Zabelia corymbosa
- Conservation status: Least Concern (IUCN 3.1)

Scientific classification
- Kingdom: Plantae
- Clade: Tracheophytes
- Clade: Angiosperms
- Clade: Eudicots
- Clade: Asterids
- Order: Dipsacales
- Family: Caprifoliaceae
- Genus: Zabelia
- Species: Z. corymbosa
- Binomial name: Zabelia corymbosa (Regel & Schmalh.) Makino
- Synonyms: Abelia corymbosa Regel & Schmalh. ; Linnaea corymbosa (Regel & Schmalh.) Graebn. ;

= Zabelia corymbosa =

- Authority: (Regel & Schmalh.) Makino
- Conservation status: LC

Species of flowering plant

Zabelia corymbosa (synonym Abelia corymbosa) is a species of flowering plant in the honeysuckle family, Caprifoliaceae. It is native to Central Asia, where it occurs in Kazakhstan, Kyrgyzstan, and Tajikistan.

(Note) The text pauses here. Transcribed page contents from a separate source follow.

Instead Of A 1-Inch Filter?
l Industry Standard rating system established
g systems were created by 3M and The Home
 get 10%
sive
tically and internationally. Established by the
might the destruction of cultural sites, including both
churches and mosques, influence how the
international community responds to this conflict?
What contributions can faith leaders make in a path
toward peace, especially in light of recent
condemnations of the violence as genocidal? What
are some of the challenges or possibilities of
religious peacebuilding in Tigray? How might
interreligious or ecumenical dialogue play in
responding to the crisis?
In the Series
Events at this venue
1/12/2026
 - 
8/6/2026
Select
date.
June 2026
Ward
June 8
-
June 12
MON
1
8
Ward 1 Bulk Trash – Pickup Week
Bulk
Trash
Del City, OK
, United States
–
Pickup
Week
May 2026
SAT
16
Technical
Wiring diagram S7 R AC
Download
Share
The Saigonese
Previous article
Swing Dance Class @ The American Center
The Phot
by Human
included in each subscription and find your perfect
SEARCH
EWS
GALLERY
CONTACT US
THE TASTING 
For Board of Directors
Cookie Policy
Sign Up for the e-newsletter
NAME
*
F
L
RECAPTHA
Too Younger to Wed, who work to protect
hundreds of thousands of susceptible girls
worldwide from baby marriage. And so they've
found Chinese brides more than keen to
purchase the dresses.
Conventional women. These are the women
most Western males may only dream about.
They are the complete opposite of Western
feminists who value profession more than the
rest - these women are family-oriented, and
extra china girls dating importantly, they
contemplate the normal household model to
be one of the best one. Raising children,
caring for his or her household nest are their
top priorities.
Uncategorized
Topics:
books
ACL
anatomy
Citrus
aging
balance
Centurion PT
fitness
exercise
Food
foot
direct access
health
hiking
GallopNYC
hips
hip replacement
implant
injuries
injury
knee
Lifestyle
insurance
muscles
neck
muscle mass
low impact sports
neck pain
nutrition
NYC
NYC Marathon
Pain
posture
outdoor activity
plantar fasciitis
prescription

This is a shrub growing up to 3 to 4 meters tall. The dull green, oval-shaped leaves vary in size. Tubular flowers grow in pairs in the leaf axils. The flowers are 1 to 2 centimeters long and are a pink-tinged white in color.

This species was described (as Abelia corymbosa) by Eduard August von Regel and Johannes Theodor Schmalhausen in 1878, and transferred to Zabelia by Tomitaro Makino in 1948.